ABOUT THIS EXERCISE:
The response must consist of the lines below from the one with "Figure 3 with" through the one with "Figure 2. Normalized", exactly as they appear and with both ends kept.

RECORD SET:
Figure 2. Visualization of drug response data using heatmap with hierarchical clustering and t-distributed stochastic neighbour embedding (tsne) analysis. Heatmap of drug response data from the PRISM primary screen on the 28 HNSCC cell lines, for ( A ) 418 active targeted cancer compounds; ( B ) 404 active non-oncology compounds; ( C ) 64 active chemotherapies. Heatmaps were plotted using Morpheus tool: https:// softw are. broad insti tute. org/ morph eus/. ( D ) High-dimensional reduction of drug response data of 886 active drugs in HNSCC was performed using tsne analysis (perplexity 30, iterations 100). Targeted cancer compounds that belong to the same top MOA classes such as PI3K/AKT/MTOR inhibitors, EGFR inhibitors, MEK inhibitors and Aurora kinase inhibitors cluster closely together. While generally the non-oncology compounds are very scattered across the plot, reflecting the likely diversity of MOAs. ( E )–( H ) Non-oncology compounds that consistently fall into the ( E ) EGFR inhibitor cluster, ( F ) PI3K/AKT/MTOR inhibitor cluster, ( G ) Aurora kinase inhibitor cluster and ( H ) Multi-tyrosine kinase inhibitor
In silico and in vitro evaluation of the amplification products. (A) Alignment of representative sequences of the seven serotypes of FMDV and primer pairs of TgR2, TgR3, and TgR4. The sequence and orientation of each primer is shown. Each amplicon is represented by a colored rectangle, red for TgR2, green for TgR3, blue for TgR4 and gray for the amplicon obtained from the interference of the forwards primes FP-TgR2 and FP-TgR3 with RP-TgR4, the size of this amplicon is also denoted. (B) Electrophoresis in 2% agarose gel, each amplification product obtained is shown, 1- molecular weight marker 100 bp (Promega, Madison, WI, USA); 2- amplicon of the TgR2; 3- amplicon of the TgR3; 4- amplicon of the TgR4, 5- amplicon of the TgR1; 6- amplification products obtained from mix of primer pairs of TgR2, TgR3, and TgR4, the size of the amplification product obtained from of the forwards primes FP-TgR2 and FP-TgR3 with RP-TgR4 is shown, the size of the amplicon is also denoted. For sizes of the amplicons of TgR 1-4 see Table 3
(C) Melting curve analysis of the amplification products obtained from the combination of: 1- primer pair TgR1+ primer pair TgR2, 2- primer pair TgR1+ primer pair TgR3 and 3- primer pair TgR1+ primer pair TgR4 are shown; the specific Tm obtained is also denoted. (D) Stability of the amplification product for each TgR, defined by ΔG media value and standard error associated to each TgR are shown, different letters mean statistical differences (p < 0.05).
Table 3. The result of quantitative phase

---

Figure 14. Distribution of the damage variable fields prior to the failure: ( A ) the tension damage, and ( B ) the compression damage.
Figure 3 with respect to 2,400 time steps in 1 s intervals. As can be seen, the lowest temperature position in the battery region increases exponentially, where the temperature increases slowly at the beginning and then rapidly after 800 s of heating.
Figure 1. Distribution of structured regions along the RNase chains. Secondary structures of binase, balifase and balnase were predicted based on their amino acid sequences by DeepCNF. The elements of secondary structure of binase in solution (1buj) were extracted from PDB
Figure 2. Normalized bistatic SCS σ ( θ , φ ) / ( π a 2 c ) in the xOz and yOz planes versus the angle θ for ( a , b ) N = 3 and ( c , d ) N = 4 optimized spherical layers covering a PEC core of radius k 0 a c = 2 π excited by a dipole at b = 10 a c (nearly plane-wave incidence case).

ANSWER:
Figure 3 with respect to 2,400 time steps in 1 s intervals. As can be seen, the lowest temperature position in the battery region increases exponentially, where the temperature increases slowly at the beginning and then rapidly after 800 s of heating.
Figure 1. Distribution of structured regions along the RNase chains. Secondary structures of binase, balifase and balnase were predicted based on their amino acid sequences by DeepCNF. The elements of secondary structure of binase in solution (1buj) were extracted from PDB
Figure 2. Normalized bistatic SCS σ ( θ , φ ) / ( π a 2 c ) in the xOz and yOz planes versus the angle θ for ( a , b ) N = 3 and ( c , d ) N = 4 optimized spherical layers covering a PEC core of radius k 0 a c = 2 π excited by a dipole at b = 10 a c (nearly plane-wave incidence case).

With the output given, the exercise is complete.